Considering the distribution of patients with degraded TBS in the various surgical indications, the most relevant evidence is the higher incidence of fragility fractures or morphometrical vertebral fractures in patients with degraded TBS compared to those with TBS > 1.2. In literature, many studies confirm this finding, such as the one conducted by Romagnoli et al. [24] or the one by Eller-Vainicher et al. [25]. TBS’s ability to identify patients at increased risk of vertebral fractures is well established and it has been demonstrated in patients with PHPT [26, 27] as well as in patients with post-menopausal osteoporosis [28, 29].
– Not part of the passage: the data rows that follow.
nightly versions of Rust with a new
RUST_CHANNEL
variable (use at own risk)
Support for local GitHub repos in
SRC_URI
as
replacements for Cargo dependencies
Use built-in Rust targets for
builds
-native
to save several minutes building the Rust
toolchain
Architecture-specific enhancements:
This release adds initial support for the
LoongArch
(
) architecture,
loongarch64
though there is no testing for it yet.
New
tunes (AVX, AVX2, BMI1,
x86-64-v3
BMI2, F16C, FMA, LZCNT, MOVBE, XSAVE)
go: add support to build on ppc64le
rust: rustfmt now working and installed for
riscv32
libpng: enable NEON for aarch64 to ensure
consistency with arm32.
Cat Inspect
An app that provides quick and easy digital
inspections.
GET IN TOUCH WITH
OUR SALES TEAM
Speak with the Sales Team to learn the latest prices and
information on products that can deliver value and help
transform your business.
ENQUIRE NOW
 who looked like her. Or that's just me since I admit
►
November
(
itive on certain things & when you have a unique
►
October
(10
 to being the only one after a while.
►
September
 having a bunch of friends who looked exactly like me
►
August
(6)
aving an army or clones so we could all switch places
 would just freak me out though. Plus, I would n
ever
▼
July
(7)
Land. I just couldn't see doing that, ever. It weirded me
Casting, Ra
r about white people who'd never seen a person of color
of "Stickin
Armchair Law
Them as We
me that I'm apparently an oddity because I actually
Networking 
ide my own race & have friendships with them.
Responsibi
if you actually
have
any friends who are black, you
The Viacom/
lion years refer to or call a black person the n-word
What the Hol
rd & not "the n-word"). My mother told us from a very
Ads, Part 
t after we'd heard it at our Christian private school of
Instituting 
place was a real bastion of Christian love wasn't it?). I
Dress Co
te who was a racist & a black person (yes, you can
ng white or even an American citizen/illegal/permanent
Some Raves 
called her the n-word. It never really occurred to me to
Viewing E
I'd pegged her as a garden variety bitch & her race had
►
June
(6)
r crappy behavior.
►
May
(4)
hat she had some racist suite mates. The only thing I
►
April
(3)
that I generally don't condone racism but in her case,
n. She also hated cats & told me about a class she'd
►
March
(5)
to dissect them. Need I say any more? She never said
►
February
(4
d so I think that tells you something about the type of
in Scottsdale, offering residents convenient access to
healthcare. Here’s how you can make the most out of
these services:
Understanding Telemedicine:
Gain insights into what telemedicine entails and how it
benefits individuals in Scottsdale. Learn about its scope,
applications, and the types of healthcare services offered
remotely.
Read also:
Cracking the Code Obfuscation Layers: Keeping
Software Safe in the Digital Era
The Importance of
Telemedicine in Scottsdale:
Within osteopenic patients the percentage of those with degraded TBS was significantly lower than that in osteoporotic patients. Reasoning on the basis of the current Italian [30] and international [16] guidelines, however, it is very important not to underestimate this proportion of osteopenic patients with degraded TBS, because they still have significant fracture risk but may not meet surgical criteria, unlike their counterparts with osteoporosis. This evidence is also supported by the Manitoba study [31] carried out in Canada in 2011, which stated that the risk of fracture in post-menopausal women with osteopenic BMD and degraded TBS is equal to or greater than that of women with osteoporosis.

We found that within the cohort of patients who did not meet the current surgical recommendations (N = 13), (N = 3) 23.1% presented a degraded TBS, and these patients had osteopenia. Thanks to this last piece of evidence, we understand the added value of performing TBS in clinical practice; in fact, by implementing its use in the clinical routine, we could identify a substantial proportion of patients with degraded TBS and osteopenia who would not otherwise be referred to surgery, but who nevertheless carry an increased fracture risk.

The strengths of this study were the single-center design and the exclusion of most drugs and disorders interfering with calcium-phosphorus metabolism or with bone quality. Also, all patients had a DXA performed with TBS at the 3 recommended sites (lumbar, hip, radius) with the same DXA machine, and underwent complete serum and urinary assessment in the same laboratory. The limitation of this study is the retrospective design as residual confounding might be present, as well as the cross-sectional analysis, as no follow-up information was provided to inform on the predictive power of TBS in the risk of incident fractures in PHPT. We also acknowledge a relatively small number of patients to draw definitive conclusions on the precise proportion of patients with degraded TBS alone and with no other surgical criteria. This last figure might be dependent on the study population examined.